During the immune response to infection, CD8+ T cells can be directed to develop into effector T cells or memory T cells by various stimuli. Two studies now identify inflammatory chemokine receptors and uncover mechanisms that can direct these fate decisions, which may have clinical implications for promoting memory T cell development in vaccine strategies.

Makoto Kurachi et al. (J. Exp. Med. 208, 1605–1620) reveal the importance of Cxcr3 in T cell fate decisions in mice. After infection, antigen-specific Cxcr3−/− CD8+ T cells failed to contract, leading to a huge expansion of the memory cell component. The Cxcr3−/− CD8+ T cells did not cluster in the marginal zone of the spleen early after infection, so they failed to receive the inflammatory stimuli present in this region that allow them to become effector T cells. The authors therefore suggest that the proximity of the T cells to inflammatory cytokines is important for determining their fate.
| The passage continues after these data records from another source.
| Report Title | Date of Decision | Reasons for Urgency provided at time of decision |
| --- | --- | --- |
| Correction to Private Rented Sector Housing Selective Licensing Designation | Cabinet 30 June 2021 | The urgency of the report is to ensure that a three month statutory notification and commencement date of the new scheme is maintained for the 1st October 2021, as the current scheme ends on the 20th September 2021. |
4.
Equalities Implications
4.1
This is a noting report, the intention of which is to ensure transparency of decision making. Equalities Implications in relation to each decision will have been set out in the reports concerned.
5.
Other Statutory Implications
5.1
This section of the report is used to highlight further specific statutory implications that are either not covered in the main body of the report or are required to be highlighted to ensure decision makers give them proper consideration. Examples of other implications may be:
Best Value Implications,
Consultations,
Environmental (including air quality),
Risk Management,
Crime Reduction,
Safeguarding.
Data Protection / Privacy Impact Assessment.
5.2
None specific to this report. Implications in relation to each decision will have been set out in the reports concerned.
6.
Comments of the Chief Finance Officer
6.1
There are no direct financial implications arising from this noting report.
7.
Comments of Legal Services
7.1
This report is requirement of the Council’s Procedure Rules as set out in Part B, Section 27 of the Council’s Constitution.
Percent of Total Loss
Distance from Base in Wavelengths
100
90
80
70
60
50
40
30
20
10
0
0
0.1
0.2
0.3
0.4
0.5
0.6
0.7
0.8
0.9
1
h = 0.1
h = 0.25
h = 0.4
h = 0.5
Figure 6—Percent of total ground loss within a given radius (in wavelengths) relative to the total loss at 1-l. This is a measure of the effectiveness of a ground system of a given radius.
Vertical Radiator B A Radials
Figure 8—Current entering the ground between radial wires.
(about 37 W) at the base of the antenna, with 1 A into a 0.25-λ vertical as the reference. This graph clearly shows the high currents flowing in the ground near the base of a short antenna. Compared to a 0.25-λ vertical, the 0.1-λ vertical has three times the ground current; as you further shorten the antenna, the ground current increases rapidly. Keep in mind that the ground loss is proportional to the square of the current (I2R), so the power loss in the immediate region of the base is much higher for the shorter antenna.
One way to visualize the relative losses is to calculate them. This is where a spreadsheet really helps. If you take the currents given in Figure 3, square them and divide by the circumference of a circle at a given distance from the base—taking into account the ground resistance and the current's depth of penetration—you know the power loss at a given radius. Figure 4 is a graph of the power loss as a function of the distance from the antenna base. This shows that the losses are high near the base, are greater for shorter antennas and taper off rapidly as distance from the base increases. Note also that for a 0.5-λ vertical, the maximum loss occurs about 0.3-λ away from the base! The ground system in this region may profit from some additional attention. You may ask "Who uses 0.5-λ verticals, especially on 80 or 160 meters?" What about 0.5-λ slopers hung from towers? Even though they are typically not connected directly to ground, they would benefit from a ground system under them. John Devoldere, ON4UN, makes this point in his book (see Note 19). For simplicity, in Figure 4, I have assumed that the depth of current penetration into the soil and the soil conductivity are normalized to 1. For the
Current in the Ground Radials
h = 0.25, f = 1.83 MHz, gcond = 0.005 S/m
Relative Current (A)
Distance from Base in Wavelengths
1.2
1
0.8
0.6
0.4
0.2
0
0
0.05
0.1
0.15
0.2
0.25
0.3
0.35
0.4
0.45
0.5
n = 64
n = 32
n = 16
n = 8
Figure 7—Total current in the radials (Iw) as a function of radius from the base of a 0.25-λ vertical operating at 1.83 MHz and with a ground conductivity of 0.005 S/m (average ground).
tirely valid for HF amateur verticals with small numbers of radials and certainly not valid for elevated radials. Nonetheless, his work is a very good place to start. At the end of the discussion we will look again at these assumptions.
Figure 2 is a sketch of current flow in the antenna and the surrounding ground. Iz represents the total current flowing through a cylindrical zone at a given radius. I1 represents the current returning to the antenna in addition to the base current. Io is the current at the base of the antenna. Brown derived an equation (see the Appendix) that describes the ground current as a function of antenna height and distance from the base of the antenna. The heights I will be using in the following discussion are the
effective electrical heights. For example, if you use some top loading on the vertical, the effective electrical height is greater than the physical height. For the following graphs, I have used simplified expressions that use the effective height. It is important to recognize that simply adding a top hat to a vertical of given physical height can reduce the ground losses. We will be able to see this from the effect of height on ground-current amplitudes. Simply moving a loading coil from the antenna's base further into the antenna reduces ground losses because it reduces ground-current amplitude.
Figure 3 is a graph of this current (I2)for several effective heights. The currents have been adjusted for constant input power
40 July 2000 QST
In a second paper, Jacob E. Kohlmeier et al. (J. Exp. Med. 208, 1621–1634) confirm that Cxcr3 regulates memory T cell development and also show that Ccr5 is involved. These two receptors help traffic T cells to infected sites, and, consistent with this, the authors found that Cxcr3−/− Ccr5−/− CD8+ T cells differentially localized within the lung compared with wild-type cells. This altered localization hindered the ability of the T cells to reencounter antigen in the lung, thus directing them along the memory pathway, with addition of exogenous antigen allowing T cell activation and effector development. This study highlights antigen exposure at peripheral sites as another mechanism for regulating T cell fate.